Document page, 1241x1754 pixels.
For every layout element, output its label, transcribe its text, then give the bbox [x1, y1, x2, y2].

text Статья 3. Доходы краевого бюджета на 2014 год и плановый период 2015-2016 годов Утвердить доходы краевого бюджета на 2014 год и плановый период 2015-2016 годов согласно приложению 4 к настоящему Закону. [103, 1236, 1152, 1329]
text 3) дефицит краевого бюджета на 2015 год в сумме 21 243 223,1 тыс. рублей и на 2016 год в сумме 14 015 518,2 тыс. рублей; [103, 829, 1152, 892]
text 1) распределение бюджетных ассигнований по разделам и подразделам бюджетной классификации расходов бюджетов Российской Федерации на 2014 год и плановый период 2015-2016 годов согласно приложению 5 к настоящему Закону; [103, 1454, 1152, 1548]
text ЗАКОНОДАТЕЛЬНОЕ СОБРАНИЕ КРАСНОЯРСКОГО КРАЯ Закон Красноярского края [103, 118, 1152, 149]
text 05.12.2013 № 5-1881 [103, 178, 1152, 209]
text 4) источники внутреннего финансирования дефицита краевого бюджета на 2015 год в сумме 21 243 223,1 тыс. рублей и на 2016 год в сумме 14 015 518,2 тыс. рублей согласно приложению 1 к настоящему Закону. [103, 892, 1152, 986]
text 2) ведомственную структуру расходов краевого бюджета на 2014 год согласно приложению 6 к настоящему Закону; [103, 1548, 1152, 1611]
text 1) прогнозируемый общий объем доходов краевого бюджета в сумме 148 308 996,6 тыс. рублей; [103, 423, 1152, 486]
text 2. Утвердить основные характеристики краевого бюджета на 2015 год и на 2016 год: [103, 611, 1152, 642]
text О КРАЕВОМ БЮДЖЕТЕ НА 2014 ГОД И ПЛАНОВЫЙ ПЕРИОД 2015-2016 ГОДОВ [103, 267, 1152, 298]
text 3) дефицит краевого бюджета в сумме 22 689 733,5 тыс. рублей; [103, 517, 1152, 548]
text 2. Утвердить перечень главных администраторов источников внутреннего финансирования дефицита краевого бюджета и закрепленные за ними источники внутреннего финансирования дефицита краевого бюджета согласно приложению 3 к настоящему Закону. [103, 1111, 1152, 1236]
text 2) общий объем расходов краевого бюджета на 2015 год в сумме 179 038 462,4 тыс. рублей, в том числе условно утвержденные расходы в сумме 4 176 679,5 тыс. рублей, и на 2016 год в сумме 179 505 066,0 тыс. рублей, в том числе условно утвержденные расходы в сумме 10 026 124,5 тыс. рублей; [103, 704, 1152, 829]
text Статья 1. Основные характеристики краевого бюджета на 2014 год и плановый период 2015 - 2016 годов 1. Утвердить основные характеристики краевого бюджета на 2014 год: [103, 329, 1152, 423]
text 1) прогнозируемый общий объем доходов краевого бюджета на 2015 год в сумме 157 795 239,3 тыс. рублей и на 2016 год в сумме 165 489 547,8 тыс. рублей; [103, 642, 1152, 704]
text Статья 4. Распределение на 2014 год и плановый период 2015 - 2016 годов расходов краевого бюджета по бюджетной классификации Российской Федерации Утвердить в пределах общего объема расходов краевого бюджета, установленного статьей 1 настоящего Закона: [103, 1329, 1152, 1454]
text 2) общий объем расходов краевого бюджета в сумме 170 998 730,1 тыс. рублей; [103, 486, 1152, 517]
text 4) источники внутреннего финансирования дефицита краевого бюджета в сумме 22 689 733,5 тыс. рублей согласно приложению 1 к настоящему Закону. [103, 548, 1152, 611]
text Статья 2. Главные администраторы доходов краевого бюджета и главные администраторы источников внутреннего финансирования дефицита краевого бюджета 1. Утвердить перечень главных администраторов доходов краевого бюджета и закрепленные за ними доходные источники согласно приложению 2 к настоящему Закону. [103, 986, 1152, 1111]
--------------------------------------------------
● **WHAT THE TASK ASKS**
Sift the data above for lines with "Российской", then copy each one.

● **RESPONSE BOX**
text 1) распределение бюджетных ассигнований по разделам и подразделам бюджетной классификации расходов бюджетов Российской Федерации на 2014 год и плановый период 2015-2016 годов согласно приложению 5 к настоящему Закону; [103, 1454, 1152, 1548]
text Статья 4. Распределение на 2014 год и плановый период 2015 - 2016 годов расходов краевого бюджета по бюджетной классификации Российской Федерации Утвердить в пределах общего объема расходов краевого бюджета, установленного статьей 1 настоящего Закона: [103, 1329, 1152, 1454]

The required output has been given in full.